The decision to release Enron from the three capacity agreements was
somewhat
puzzling, given that Enron last week had asked to be let out of only one
contract - the
famed Block II agreement (614 MMcf/d) - due to the restrictions that
FERC had
placed on the delivery rights of the capacity. In a Jan. 27 letter,
Enron notified El Paso
of its intent to exit the Block II contract, but the letter didn't
indicate that it wanted to
terminate the Blocks I and III contracts. See Daily GPI, Feb. 3)

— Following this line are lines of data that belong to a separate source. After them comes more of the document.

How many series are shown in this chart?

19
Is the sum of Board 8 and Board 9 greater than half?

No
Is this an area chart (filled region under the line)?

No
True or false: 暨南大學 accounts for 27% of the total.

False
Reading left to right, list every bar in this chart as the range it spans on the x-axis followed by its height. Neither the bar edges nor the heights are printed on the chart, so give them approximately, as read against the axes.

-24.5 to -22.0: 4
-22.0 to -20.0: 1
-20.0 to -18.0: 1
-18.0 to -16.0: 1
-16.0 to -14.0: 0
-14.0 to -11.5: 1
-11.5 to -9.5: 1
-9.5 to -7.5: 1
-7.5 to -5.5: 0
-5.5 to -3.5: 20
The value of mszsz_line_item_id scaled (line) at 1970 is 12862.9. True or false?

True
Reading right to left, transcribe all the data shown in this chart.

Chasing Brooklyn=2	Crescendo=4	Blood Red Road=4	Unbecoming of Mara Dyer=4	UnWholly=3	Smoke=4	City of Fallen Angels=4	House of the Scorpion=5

"They asked for it [to be released] and we agreed to it. It was a mutual
agreement,"
said El Paso spokesman Mel Scott. The capacity agreements will be
terminated on Jan.
31. Afterward, El Paso said it will hold open season from Feb. 7 to Feb.
14 for the
capacity.

"It is unfortunate that the recent FERC order modified the capacity
rights in a way that
will not allow the capacity to serve the purpose that Enron North
America originally
intended when they outbid the prearranged transactions. In the interest
of fairness and
good customer relations, we have agreed to release them from the
contracts," said John
W. Somerhalder II, president of El Paso Energy's Pipeline Group.

El Paso Natural Gas has asked FERC to reconsider the mid-January order
that
essentially has reduced the commercial value of the Block II firm
transportation
capacity that Enron had agreed to acquire. With the collapse of its
contract deal with
Enron, it couldn't be immediately determined whether El Paso will
continue to pursue
rehearing.

El Paso is seeking rehearing after being rebuffed by FERC in its request
to stay the
provision in the order restricting delivery rights of Block II capacity.

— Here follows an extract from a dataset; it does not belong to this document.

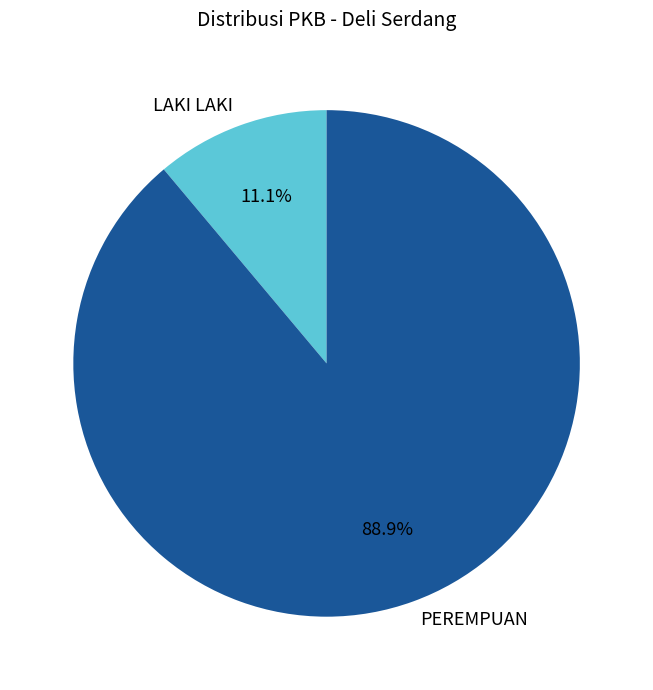

True or false: LAKI LAKI accounts for 25% of the total.

False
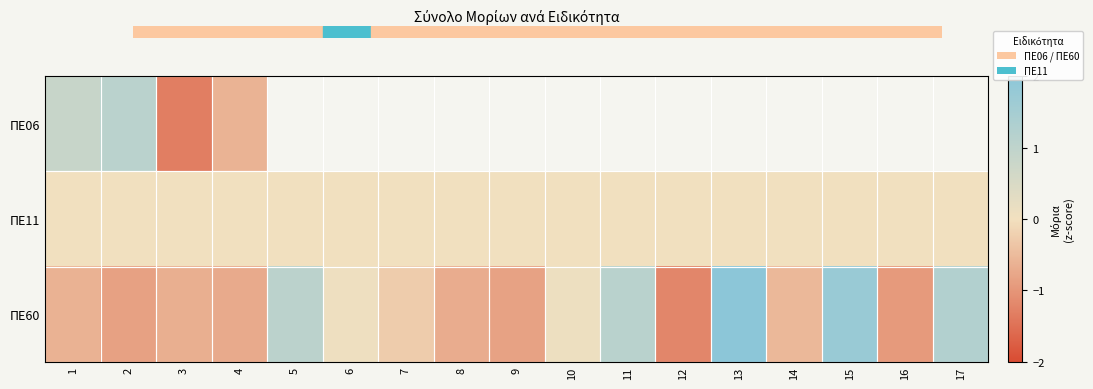

List the labels in order of ΠΕ11 value, largest first.

1, 2, 3, 4, 5, 6, 7, 8, 9, 10, 11, 12, 13, 14, 15, 16, 17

The pipeline is seeking a reversal of a decision in which FERC said El
Paso's 1996
turned-back capacity settlement bars El Paso from marketing Block II
capacity on a
primary basis to any delivery point other than the one at Pacific Gas &
Electric-Topock, AZ. That ruling stripped the Block II capacity of
primary delivery
access to the Southern California Gas-Topock delivery point, which is
the most
sought-after by shippers of San Juan Basin gas.

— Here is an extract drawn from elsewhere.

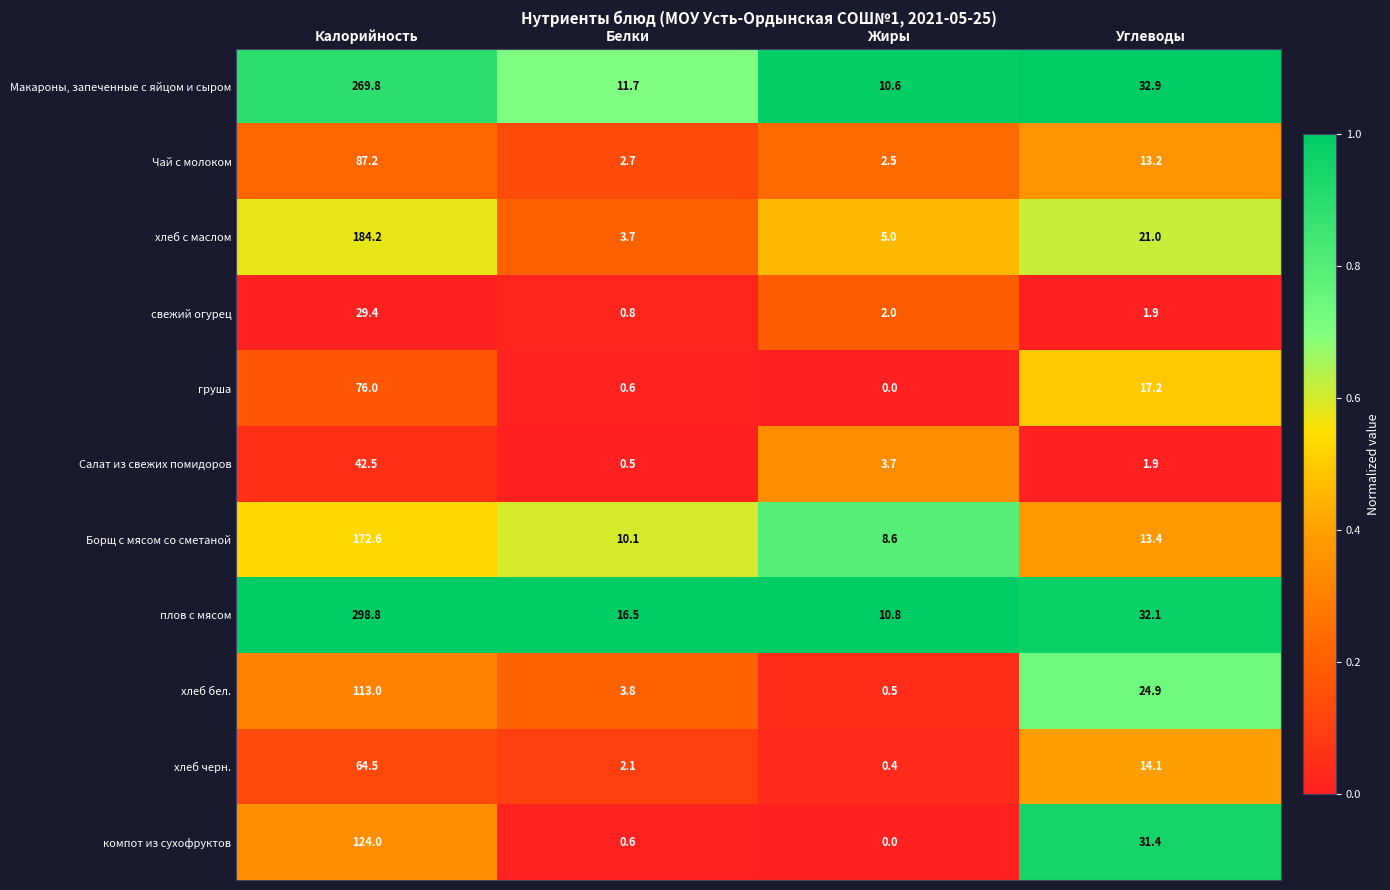

The плов с мясом series shows 16.5 at Белки. True or false?

True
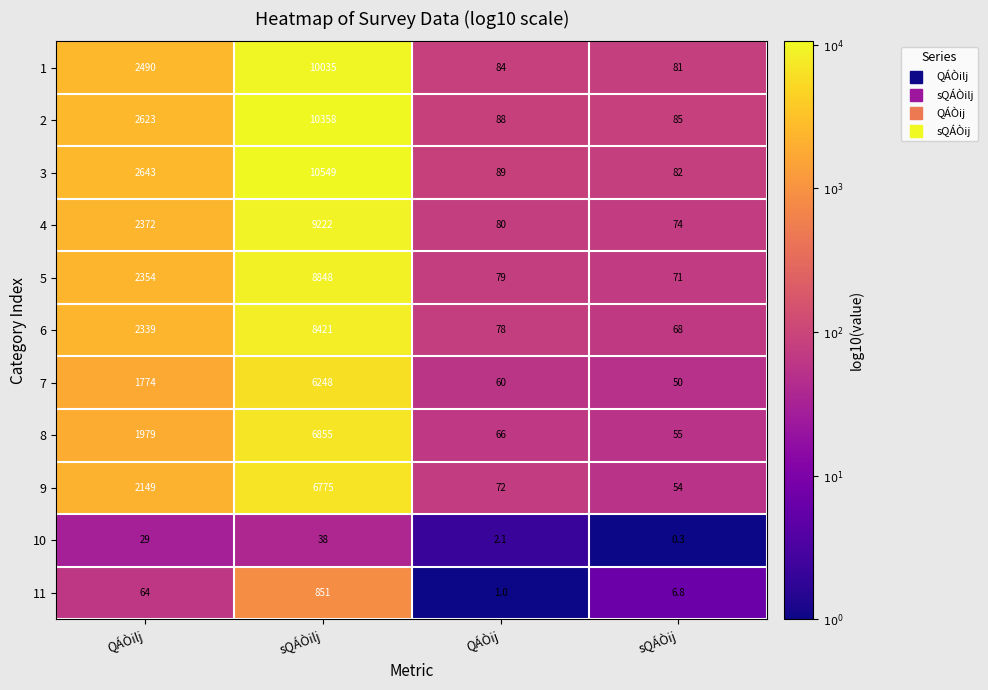

Between QÁÒilj and sQÁÒij, which series saw the biggest shift?

3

It was a major blow to El Paso and Enron, which had contracted for the
Block II
capacity in December on the condition that it would have primary
delivery access to the
Southern California market..

Without a favorable decision on rehearing, "the result may well be a
diminution of the
value of Block II capacity," El Paso told FERC. "Without question,
Enron, as a new
shipper on the capacity" and future holders of that capacity "will
suffer a disadvantage in
the market...."

El Paso contends the Commission's ruling, if unchanged, would thwart the
intent of the
1996 settlement, which called for the pipeline and its customers to
share the risks of
unsubscribed capacity on El Paso's system, and for El Paso to share a
portion of the
revenues it received from re-marketing the capacity.

"An essential element in El Paso's ability to maximize the revenues it
agreed to share
with its firm customers was the ability to market the 614 MMcf/d of
Block II capacity
on a primary basis to delivery points other than PG&E-Topock," the
pipeline noted.
Stripping El Paso of delivery-point flexibility for Block II capacity
"will have a serious
adverse impact on [its] ability to generate the maximum possible
revenues for its
capacity and thereby recover the costs it and its customers would
otherwise have to
absorb."

El Paso further said the Commission's decision was at odds with a 1998
order
addressing whether the pipeline could re-market capacity turned back by
PG&E to the
SoCal-Topock delivery point on a primary basis. Since the 1996
settlement was silent
on whether El Paso could re-market the capacity to delivery points other
than
PG&E-Topock, the Commission reasoned the settlement didn't preclude El
Paso from
selling the capacity at SoCal-Topock.

"That ruling established the proper interpretation of the 1996
settlement. Now, the
Commission has re-interpreted that same provision in a manner that is
completely
contrary to its previous ruling. The Commission provides no explanation
as to how
these two rulings can be reconciled or, alternatively, why it has
changed its mind...."

El Paso said it was also seeking rehearing because it "cannot find any
evidence" in the
mid-January order that the Commission "even read, much less considered"
its response
as to the "proper interpretation" of the1996 settlement.